SUPPLIED MATERIAL –

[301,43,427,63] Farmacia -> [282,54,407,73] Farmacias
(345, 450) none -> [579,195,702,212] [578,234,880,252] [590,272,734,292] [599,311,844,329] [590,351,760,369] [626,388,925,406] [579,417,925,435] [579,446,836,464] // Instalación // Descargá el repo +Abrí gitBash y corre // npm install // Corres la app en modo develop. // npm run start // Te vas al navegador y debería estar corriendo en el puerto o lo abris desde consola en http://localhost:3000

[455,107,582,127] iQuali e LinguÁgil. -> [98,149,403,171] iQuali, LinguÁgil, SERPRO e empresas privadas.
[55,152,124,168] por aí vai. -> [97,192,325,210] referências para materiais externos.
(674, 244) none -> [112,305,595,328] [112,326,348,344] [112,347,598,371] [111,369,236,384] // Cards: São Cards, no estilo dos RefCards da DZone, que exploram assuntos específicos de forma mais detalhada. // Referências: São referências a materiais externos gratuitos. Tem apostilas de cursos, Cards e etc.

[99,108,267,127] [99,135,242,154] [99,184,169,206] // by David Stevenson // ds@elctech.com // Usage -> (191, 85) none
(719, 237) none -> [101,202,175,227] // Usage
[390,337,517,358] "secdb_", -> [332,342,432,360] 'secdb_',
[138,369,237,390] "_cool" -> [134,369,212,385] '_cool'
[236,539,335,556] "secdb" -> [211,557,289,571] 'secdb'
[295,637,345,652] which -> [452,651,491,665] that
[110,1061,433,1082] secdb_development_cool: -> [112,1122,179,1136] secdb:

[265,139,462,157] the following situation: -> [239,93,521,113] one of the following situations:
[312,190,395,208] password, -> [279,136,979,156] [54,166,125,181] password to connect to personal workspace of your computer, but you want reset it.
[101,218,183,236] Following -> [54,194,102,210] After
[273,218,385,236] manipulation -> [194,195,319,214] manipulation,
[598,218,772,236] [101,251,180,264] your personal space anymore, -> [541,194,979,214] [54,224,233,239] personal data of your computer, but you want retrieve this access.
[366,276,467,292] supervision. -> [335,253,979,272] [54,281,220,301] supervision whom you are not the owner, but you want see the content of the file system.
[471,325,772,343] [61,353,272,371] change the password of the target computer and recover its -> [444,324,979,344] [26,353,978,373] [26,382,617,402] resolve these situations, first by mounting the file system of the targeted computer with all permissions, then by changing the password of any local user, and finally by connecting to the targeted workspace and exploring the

EXERCISE DIRECTIONS – Retype every entry, keeping each character as it was.

TASK ANSWER –
[301,43,427,63] Farmacia -> [282,54,407,73] Farmacias
(345, 450) none -> [579,195,702,212] [578,234,880,252] [590,272,734,292] [599,311,844,329] [590,351,760,369] [626,388,925,406] [579,417,925,435] [579,446,836,464] // Instalación // Descargá el repo +Abrí gitBash y corre // npm install // Corres la app en modo develop. // npm run start // Te vas al navegador y debería estar corriendo en el puerto o lo abris desde consola en http://localhost:3000

[455,107,582,127] iQuali e LinguÁgil. -> [98,149,403,171] iQuali, LinguÁgil, SERPRO e empresas privadas.
[55,152,124,168] por aí vai. -> [97,192,325,210] referências para materiais externos.
(674, 244) none -> [112,305,595,328] [112,326,348,344] [112,347,598,371] [111,369,236,384] // Cards: São Cards, no estilo dos RefCards da DZone, que exploram assuntos específicos de forma mais detalhada. // Referências: São referências a materiais externos gratuitos. Tem apostilas de cursos, Cards e etc.

[99,108,267,127] [99,135,242,154] [99,184,169,206] // by David Stevenson // ds@elctech.com // Usage -> (191, 85) none
(719, 237) none -> [101,202,175,227] // Usage
[390,337,517,358] "secdb_", -> [332,342,432,360] 'secdb_',
[138,369,237,390] "_cool" -> [134,369,212,385] '_cool'
[236,539,335,556] "secdb" -> [211,557,289,571] 'secdb'
[295,637,345,652] which -> [452,651,491,665] that
[110,1061,433,1082] secdb_development_cool: -> [112,1122,179,1136] secdb:

[265,139,462,157] the following situation: -> [239,93,521,113] one of the following situations:
[312,190,395,208] password, -> [279,136,979,156] [54,166,125,181] password to connect to personal workspace of your computer, but you want reset it.
[101,218,183,236] Following -> [54,194,102,210] After
[273,218,385,236] manipulation -> [194,195,319,214] manipulation,
[598,218,772,236] [101,251,180,264] your personal space anymore, -> [541,194,979,214] [54,224,233,239] personal data of your computer, but you want retrieve this access.
[366,276,467,292] supervision. -> [335,253,979,272] [54,281,220,301] supervision whom you are not the owner, but you want see the content of the file system.
[471,325,772,343] [61,353,272,371] change the password of the target computer and recover its -> [444,324,979,344] [26,353,978,373] [26,382,617,402] resolve these situations, first by mounting the file system of the targeted computer with all permissions, then by changing the password of any local user, and finally by connecting to the targeted workspace and exploring the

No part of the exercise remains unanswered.